Московская купеческая группа – крайне интересное явление нашего исторического прошлого. Купечество, о котором идет речь, по большому счету, явилось продуктом царствования Екатерины II. Напомним, с последней трети XVIII века, когда были запущены рыночные механизмы, в российской экономике полноценно заработал внутренний рынок. Утверждая доктрину свободного предпринимательства, власти заимствовали опыт европейских держав, демонстрировавших преимущества промышленного прогресса. Как известно, в России торгово-мануфактурная сфера не стала уделом дворянства, ориентированного главным образом на сельскохозяйственные дела и обслуживание экспортно-импорт-ных операций. В силу этого роль локомотива внутреннего экономического развития империи досталась крестьянству, неплохо адаптировавшемуся в новом хозяйственном климате. Именно этим объясняется тот факт, что отечественная купеческая элита, выросшая из недр внутреннего рынка, в подавляющем большинстве была крестьянского происхождения. Во многом так обстояло дело и на Западе, где значительная часть буржуазии также вышла из низших (только городских) слоев населения. Тем не менее в Европе жизненные интересы мощного третьего сословия, выраженные в партийно-политических формах, стали основой государственной системы, а буржуазия – краеугольной частью западного истеблишмента.

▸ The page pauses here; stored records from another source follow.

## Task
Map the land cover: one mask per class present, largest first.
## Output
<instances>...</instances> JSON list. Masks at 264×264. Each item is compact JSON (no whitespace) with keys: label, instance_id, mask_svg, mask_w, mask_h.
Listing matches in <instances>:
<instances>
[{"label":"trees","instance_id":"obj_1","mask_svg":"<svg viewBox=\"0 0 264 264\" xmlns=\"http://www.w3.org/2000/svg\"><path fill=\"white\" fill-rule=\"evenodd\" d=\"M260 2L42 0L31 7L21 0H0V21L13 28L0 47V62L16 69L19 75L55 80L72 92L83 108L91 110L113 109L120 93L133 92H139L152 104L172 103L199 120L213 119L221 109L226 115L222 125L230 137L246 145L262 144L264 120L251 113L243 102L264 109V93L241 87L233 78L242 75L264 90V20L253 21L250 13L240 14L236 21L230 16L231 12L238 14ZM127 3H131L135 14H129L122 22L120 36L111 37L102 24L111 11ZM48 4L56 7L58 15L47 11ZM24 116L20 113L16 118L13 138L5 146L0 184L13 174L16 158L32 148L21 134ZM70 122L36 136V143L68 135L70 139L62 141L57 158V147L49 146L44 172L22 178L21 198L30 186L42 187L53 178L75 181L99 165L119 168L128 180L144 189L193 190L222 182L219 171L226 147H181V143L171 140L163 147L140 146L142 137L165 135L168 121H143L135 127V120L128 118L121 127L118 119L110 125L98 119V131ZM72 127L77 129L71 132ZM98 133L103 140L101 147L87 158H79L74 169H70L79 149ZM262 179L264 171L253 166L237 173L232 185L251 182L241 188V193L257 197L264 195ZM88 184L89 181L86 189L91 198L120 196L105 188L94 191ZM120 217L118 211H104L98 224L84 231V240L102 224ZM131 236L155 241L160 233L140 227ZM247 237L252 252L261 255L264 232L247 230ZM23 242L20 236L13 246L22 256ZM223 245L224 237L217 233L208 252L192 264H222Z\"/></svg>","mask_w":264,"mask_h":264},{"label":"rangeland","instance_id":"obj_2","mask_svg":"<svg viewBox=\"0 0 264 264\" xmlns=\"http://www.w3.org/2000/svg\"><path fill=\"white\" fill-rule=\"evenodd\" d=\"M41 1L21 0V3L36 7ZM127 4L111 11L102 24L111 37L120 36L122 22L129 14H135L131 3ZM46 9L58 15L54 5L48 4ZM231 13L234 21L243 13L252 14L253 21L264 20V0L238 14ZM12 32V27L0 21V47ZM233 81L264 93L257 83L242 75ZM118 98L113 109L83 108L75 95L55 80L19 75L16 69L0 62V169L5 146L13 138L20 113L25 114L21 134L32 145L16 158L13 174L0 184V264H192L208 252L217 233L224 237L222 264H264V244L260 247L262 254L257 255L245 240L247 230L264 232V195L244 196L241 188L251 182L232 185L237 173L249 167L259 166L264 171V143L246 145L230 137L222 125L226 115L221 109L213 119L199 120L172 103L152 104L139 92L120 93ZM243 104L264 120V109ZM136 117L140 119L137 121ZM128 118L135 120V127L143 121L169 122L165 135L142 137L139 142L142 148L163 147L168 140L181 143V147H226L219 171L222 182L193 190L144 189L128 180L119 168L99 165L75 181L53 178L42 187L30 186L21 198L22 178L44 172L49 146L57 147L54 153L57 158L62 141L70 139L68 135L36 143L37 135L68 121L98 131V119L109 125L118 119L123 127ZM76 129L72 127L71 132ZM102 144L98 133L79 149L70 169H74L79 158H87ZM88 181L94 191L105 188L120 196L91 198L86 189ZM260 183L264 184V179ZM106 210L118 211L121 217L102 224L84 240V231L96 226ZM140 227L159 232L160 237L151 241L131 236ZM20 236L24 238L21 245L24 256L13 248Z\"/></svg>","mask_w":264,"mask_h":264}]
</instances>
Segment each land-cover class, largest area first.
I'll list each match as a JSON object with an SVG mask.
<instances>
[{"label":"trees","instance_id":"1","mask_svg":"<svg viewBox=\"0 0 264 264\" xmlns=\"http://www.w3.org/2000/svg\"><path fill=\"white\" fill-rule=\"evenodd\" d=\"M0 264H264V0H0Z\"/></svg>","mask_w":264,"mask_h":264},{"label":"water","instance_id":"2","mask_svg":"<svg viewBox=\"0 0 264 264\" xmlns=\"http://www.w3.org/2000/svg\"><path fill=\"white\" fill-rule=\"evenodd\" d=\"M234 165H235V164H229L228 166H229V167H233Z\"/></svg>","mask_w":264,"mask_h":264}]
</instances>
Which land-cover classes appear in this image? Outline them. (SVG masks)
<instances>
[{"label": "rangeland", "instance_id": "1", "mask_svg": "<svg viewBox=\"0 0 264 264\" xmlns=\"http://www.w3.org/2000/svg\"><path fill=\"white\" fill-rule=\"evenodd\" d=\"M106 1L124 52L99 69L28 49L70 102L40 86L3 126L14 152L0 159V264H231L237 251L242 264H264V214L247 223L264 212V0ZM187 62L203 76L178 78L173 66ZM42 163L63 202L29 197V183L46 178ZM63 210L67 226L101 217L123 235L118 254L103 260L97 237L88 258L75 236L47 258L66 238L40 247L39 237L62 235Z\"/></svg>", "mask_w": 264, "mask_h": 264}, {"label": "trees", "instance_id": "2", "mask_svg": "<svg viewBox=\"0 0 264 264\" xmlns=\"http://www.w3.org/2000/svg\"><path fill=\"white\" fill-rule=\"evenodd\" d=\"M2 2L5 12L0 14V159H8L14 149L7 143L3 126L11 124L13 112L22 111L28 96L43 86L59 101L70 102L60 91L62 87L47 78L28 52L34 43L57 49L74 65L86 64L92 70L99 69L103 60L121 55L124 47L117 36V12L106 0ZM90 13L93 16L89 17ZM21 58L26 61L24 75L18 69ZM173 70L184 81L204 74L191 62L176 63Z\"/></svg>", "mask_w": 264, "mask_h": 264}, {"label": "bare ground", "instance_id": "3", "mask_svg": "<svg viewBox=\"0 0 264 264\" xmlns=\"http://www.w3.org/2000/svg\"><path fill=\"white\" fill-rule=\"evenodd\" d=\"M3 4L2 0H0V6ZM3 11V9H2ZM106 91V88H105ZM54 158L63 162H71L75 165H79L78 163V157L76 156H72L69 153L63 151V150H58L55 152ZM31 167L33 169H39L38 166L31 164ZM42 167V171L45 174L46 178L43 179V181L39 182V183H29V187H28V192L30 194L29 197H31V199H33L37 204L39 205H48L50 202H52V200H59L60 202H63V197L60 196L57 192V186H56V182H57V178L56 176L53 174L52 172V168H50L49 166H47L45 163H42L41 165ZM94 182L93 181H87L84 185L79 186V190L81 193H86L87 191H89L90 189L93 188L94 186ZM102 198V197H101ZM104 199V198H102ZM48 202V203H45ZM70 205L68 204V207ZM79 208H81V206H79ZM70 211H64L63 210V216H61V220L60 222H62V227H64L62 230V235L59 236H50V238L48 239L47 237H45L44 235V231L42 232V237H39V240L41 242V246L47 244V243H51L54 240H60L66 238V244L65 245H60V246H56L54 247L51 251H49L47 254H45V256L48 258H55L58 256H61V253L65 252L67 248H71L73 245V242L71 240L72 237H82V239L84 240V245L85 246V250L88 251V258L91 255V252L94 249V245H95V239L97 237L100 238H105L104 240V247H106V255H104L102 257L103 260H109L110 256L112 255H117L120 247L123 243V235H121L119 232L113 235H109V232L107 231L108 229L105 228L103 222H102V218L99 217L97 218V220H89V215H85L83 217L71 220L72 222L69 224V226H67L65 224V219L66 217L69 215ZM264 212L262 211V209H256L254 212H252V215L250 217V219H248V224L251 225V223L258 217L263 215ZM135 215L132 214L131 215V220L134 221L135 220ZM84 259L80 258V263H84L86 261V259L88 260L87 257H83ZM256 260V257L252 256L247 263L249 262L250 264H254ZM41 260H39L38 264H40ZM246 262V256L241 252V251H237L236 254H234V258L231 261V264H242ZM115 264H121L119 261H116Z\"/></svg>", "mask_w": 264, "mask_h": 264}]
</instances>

В России же аналогичные процессы протекали совсем иначе. Серьезным фактором, осложнившим вхождение капиталистов из народа в правящие элиты, оказались религиозные причины. Подобного не наблюдалось в Европе, где страны представляли практически однородные конфессиональные образования, созданные по принципу – «чья власть, того и вера». Но в России утверждение данной доктрины привело не к конфессиональной рассортировке, а к фиксации вероисповедной разобщенности в рамках единого государства. Не принявшая нововведений патриарха Никона значительная часть русского населения оказалась на экономической периферии, отстраненной от государевой службы и земельного фонда. Шансы реализовать свою пассионарность появились у приверженцев старой веры с формированием рыночных механизмов, благодаря которым любой (независимо от положения) мог проявлять хозяйственную инициативу. Староверы вложились в торгово-мануфактурное строительство, далекое от устремлений дворянства; раскольничество из религиозной общности трансформировалось в обширную экономическую корпорацию, а ее представители составили костяк купеческой элиты, группировавшейся вокруг древней столицы – Москвы. С 60-х годов XIX столетия, с нормализации обстановки вокруг старообрядчества, налаживается и расширяется диалог купечества с государством. Этому немало поспособствовала славянофильская и патриотическая интеллигенция, идейно патронировавшая купеческих выходцев из народа. Именно с ее подачи в годы царствования Александра III происходит долгожданное для московской буржуазии сближение с властью. Ободренное купечество начинает претендовать на «контрольный пакет» российской экономики, объясняя свое право на это своим истинно русским происхождением.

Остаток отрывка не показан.